ABOUT THIS EXERCISE: For the material below, return exactly the lines starting at the one holding "Account data: retained" and ending at the one holding "the facts supporting", counting both as part of the range.

DATASET EXCERPTS:

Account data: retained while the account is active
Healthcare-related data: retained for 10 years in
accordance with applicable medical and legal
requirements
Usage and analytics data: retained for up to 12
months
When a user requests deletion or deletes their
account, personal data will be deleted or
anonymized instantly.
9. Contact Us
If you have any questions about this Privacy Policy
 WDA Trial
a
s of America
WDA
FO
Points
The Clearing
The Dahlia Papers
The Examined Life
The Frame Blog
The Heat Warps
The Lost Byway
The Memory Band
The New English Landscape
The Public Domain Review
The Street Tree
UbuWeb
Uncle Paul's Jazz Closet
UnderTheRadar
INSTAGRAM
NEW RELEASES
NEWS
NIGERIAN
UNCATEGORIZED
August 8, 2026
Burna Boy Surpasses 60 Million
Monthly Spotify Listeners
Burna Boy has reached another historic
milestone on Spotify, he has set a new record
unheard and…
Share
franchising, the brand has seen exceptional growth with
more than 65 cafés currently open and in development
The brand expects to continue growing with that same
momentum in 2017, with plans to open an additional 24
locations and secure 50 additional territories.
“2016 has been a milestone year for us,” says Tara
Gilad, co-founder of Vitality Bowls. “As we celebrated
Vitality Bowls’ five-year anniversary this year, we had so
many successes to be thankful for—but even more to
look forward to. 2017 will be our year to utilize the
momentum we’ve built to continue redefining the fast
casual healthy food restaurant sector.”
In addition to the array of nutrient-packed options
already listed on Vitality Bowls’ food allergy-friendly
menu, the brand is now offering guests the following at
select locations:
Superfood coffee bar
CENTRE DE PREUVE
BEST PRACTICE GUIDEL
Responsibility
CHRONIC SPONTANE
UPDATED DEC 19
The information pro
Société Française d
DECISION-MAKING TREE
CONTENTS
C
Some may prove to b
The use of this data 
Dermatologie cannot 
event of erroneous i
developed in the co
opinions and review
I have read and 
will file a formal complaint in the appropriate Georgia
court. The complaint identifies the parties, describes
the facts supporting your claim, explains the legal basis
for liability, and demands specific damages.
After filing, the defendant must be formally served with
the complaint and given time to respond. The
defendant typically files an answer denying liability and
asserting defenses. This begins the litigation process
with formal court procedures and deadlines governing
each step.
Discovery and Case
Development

...

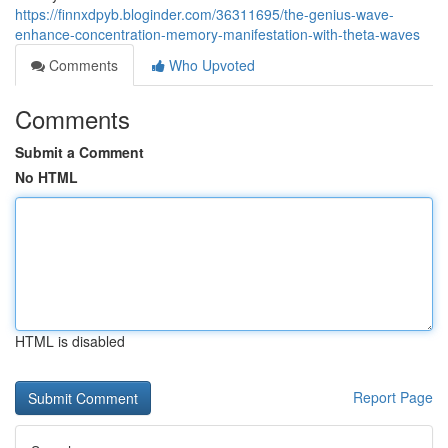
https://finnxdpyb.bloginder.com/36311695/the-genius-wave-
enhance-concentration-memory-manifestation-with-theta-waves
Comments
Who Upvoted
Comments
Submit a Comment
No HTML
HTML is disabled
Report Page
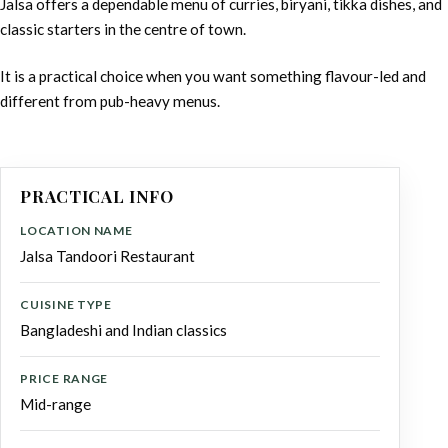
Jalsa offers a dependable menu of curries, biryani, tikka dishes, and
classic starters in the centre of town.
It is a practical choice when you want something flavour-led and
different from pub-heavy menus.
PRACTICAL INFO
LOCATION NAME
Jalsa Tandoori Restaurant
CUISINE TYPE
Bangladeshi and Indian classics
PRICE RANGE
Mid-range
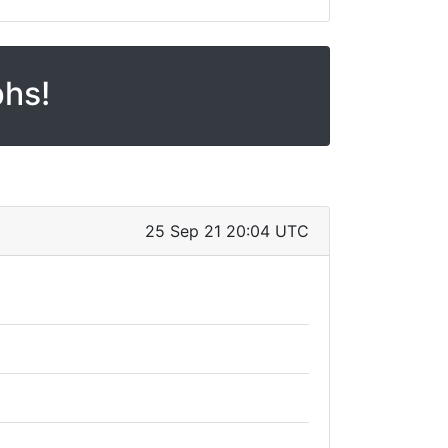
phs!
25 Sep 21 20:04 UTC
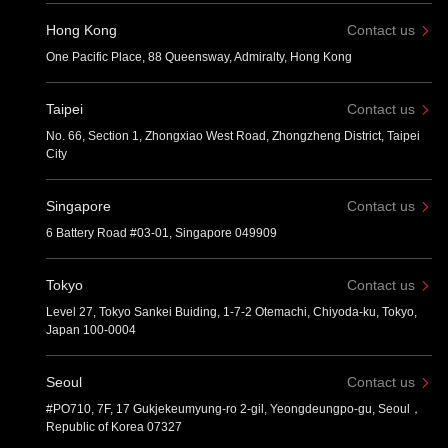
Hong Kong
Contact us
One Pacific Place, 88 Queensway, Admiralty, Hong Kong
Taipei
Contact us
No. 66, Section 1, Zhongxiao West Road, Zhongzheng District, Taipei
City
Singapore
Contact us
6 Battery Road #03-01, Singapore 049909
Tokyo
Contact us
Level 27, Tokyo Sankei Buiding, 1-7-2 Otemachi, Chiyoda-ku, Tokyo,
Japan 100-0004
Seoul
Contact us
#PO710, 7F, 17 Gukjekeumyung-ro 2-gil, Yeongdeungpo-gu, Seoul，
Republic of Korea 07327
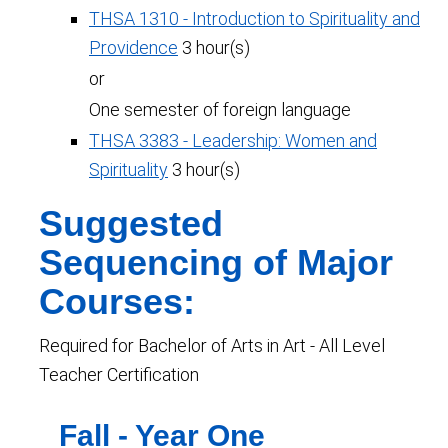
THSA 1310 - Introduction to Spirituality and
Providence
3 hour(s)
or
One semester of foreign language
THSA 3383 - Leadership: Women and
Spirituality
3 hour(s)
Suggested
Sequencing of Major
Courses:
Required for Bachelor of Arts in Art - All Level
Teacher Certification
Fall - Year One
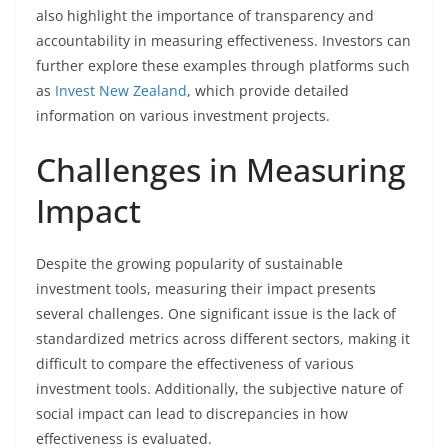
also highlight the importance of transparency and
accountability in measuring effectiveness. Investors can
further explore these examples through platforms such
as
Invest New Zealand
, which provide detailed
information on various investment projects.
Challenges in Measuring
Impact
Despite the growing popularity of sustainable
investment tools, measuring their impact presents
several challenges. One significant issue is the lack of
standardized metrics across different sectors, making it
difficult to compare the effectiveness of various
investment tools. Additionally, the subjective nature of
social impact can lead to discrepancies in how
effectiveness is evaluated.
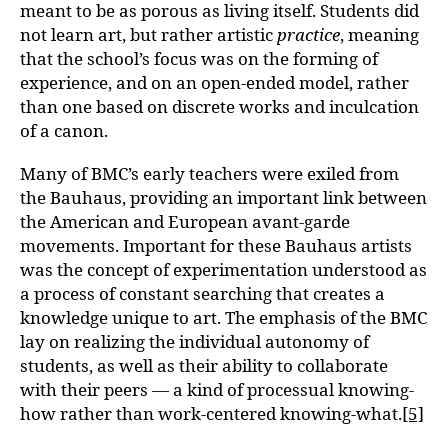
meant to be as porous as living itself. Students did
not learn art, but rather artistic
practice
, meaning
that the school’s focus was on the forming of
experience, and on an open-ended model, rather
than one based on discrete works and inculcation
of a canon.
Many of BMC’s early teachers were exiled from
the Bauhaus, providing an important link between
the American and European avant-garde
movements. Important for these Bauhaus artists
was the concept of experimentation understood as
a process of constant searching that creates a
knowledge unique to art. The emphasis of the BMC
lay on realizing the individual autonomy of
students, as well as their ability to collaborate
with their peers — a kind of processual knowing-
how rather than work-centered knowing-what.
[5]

SOLUTION:
Account data: retained while the account is active
Healthcare-related data: retained for 10 years in
accordance with applicable medical and legal
requirements
Usage and analytics data: retained for up to 12
months
When a user requests deletion or deletes their
account, personal data will be deleted or
anonymized instantly.
9. Contact Us
If you have any questions about this Privacy Policy
 WDA Trial
a
s of America
WDA
FO
Points
The Clearing
The Dahlia Papers
The Examined Life
The Frame Blog
The Heat Warps
The Lost Byway
The Memory Band
The New English Landscape
The Public Domain Review
The Street Tree
UbuWeb
Uncle Paul's Jazz Closet
UnderTheRadar
INSTAGRAM
NEW RELEASES
NEWS
NIGERIAN
UNCATEGORIZED
August 8, 2026
Burna Boy Surpasses 60 Million
Monthly Spotify Listeners
Burna Boy has reached another historic
milestone on Spotify, he has set a new record
unheard and…
Share
franchising, the brand has seen exceptional growth with
more than 65 cafés currently open and in development
The brand expects to continue growing with that same
momentum in 2017, with plans to open an additional 24
locations and secure 50 additional territories.
“2016 has been a milestone year for us,” says Tara
Gilad, co-founder of Vitality Bowls. “As we celebrated
Vitality Bowls’ five-year anniversary this year, we had so
many successes to be thankful for—but even more to
look forward to. 2017 will be our year to utilize the
momentum we’ve built to continue redefining the fast
casual healthy food restaurant sector.”
In addition to the array of nutrient-packed options
already listed on Vitality Bowls’ food allergy-friendly
menu, the brand is now offering guests the following at
select locations:
Superfood coffee bar
CENTRE DE PREUVE
BEST PRACTICE GUIDEL
Responsibility
CHRONIC SPONTANE
UPDATED DEC 19
The information pro
Société Française d
DECISION-MAKING TREE
CONTENTS
C
Some may prove to b
The use of this data 
Dermatologie cannot 
event of erroneous i
developed in the co
opinions and review
I have read and 
will file a formal complaint in the appropriate Georgia
court. The complaint identifies the parties, describes
the facts supporting your claim, explains the legal basis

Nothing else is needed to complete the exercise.